## Excerpted passage
%%

I'd been more than satisfied with the traditional M-040 Victor traps with the copper-plated bait pedal measuring 3/8" wide, the width of my little finger. It's American-made, sturdy, and was sold everywhere. Invented by John Mast in 1899, hailed as the perfect mousetrap, it's still manufactured in his hometown of Lititz, Pennsylvania, by Woodstream Corporation. In 1986 the company tried out a plastic bait pedal, calling this model the M-325, also known as "the Pro" and trademarked as "Easy Set." Last year, unable to find the old model at hardware stores, I began using the "Easy Set" because it's now the only game in town.

The Easy Set's "cheeselike" bait pedal (the trilingual packaging says, in Spanish, "queso," and in French, "fromage") is baited at the factory with mouse attractant, but I have never yet caught a mouse without dolloping the pedal with peanut butter. The package came with no special instructions, so I dolloped, drew back the kill bar, and set the trigger rod as usual. It nearly snapped my fingers off. I did this 15 times, taking more care with each attempt. Believing them defective, I actually threw away two units of "Easy Set" for every two I used before thinking to take up jewelry pliers to bend the tip of each trigger arm into a tiny hook. A how-to video says the bait doesn't go atop the "cheese" but instead into a bait trough so small you can hardly see it. The pedal, 1-1/2 inches wide, is so supersensitive it can't bear the weight of peanut butter or tolerate vibration from the floor.

According to the video, this new trap has two settings: sensitive and less sensitive. Settings aren't mentioned on the trap or packaging, and the video doesn't show them, so I believe these "two settings" are mythical and that the trap's only mode is "insanely sensitive." Here's the trick to it: bait, pull back the kill bar, and then lower the "cheese" very very gently and precisely onto the trigger rod at an angle of about 30 degrees. It should catch and hold. But unlike the traditional mousetrap, as you set this model your fingers are directly in the kill bar's path. Even with surgical-quality skill and care I calculate the risk of sudden deployment at 50-50. From trigger to kill is 12 milliseconds, or, as the engineer who measured it said, one beat of a hummingbird's wings. Users must withdraw their fingers faster than that.

%%

## Information shown
%%

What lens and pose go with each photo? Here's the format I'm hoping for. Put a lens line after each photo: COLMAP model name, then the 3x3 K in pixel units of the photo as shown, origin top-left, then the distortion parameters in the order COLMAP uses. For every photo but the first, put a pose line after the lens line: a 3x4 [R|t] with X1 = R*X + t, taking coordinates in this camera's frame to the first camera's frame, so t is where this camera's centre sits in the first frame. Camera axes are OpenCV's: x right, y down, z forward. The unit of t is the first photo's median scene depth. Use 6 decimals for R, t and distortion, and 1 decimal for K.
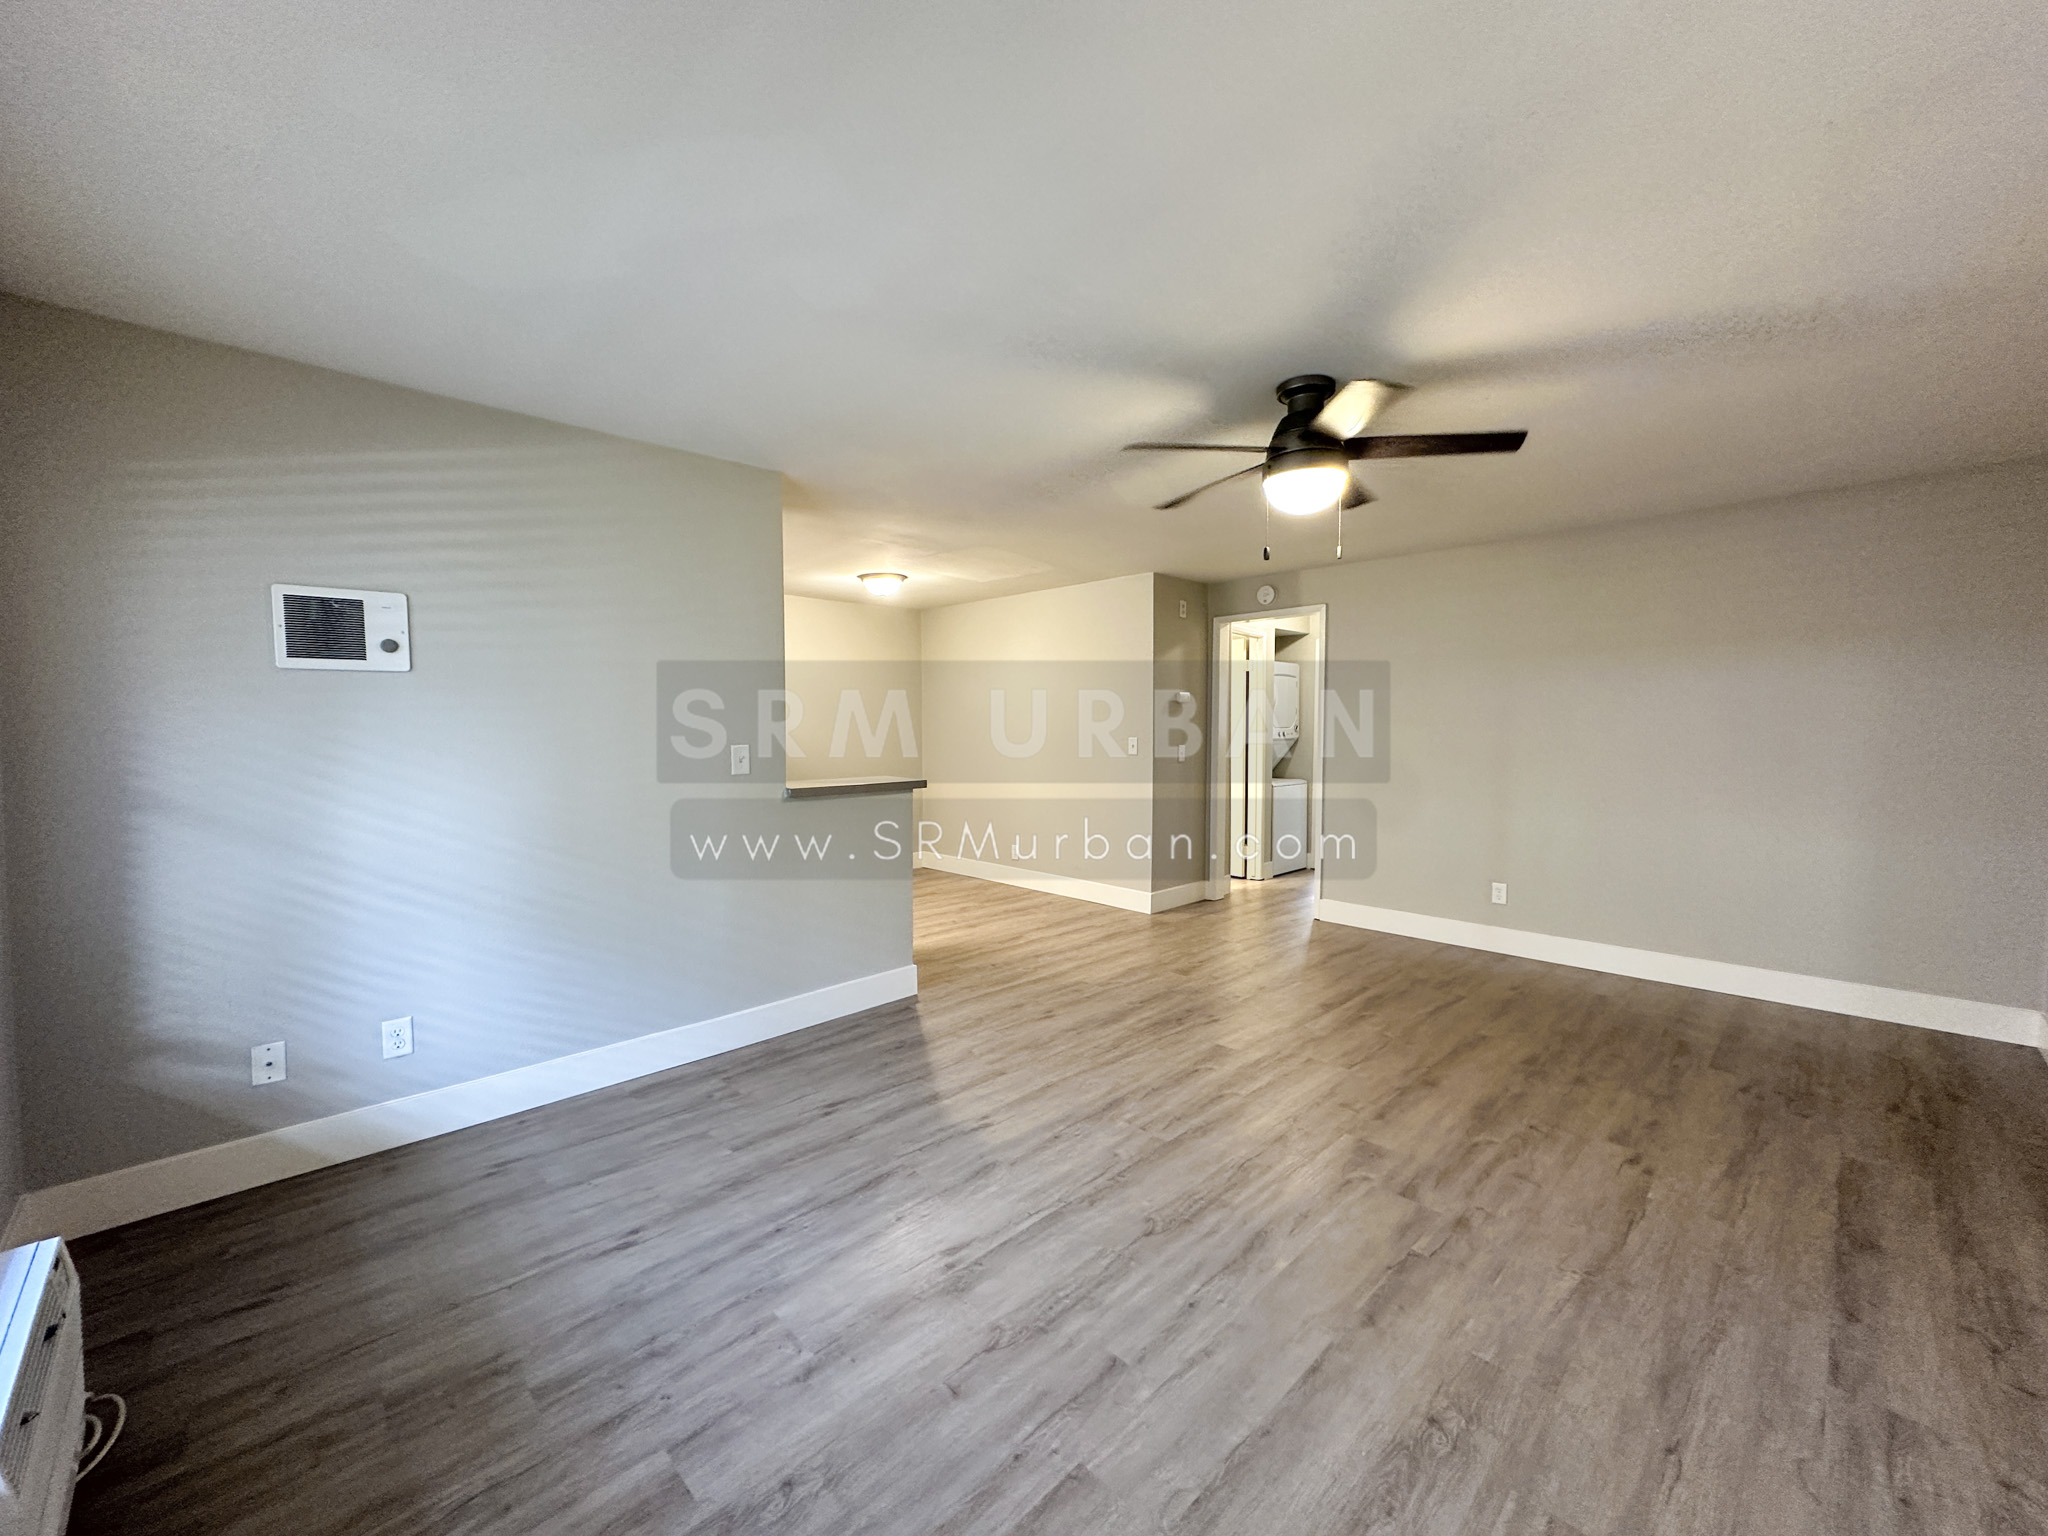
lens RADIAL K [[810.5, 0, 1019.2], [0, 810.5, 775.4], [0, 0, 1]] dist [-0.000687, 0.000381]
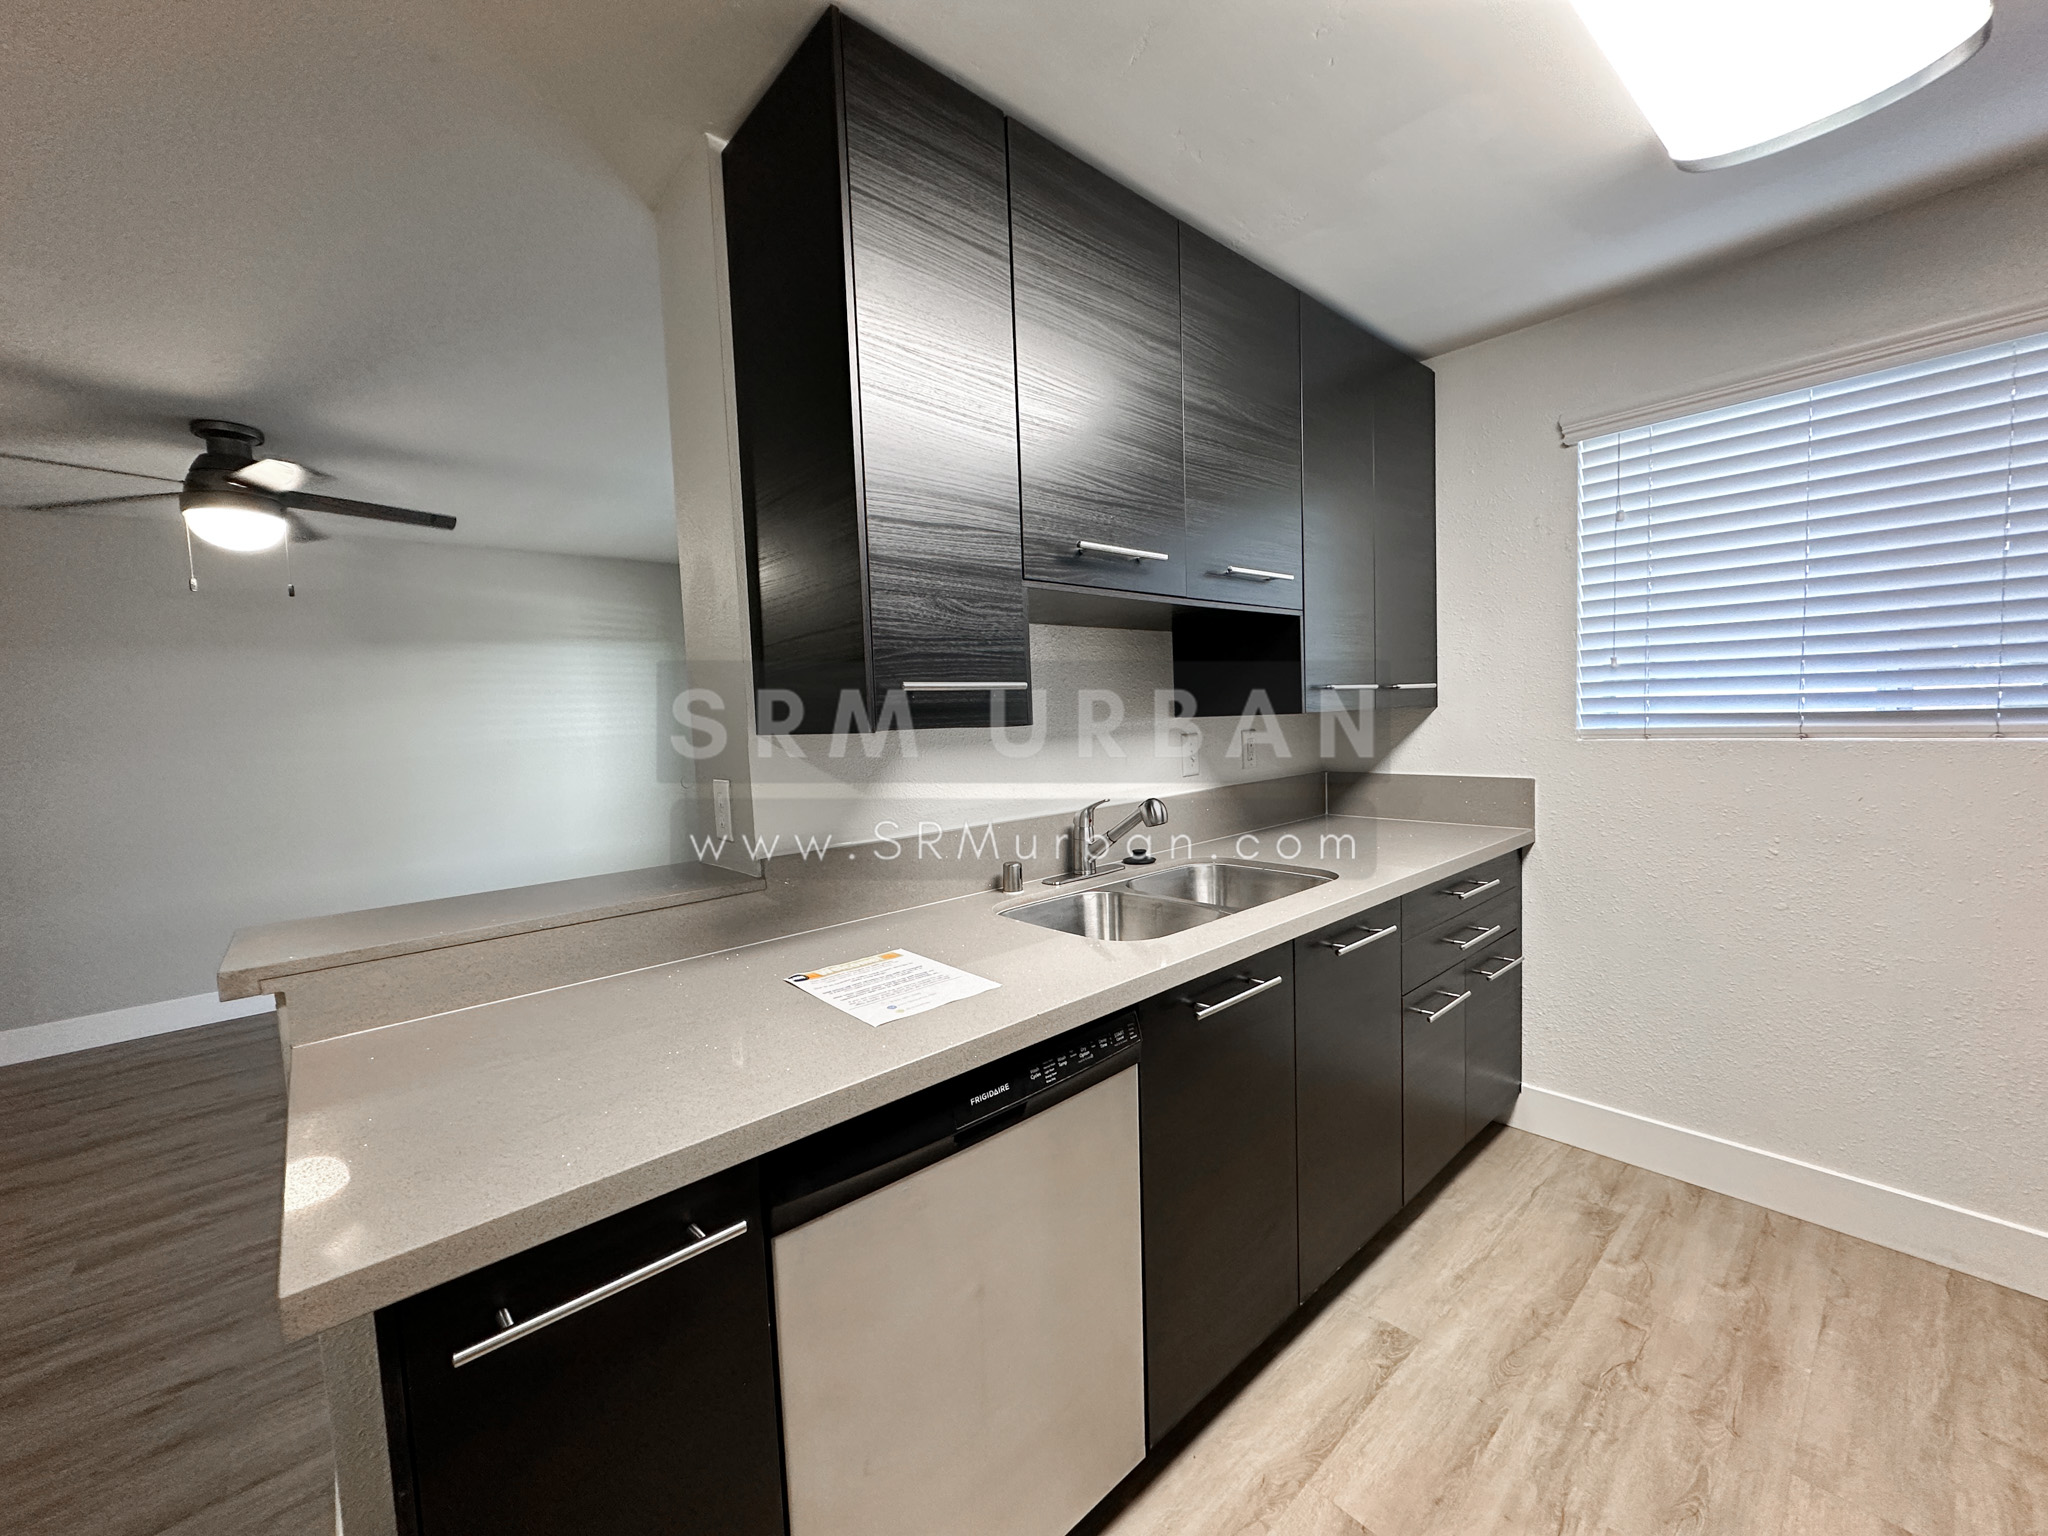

%%

## Task requirements
1/ Copy the mousetrap passage word for word, starting at "I'd been more" and ending at "game in town.".
2/ In the mousetrap passage, who invented the traditional trap, and in what year?
Work from the mousetrap passage alone.

## Solutions for each task
1/
I'd been more than satisfied with the traditional M-040 Victor traps with the copper-plated bait pedal measuring 3/8" wide, the width of my little finger. It's American-made, sturdy, and was sold everywhere. Invented by John Mast in 1899, hailed as the perfect mousetrap, it's still manufactured in his hometown of Lititz, Pennsylvania, by Woodstream Corporation. In 1986 the company tried out a plastic bait pedal, calling this model the M-325, also known as "the Pro" and trademarked as "Easy Set." Last year, unable to find the old model at hardware stores, I began using the "Easy Set" because it's now the only game in town.

2/ John Mast invented it in 1899.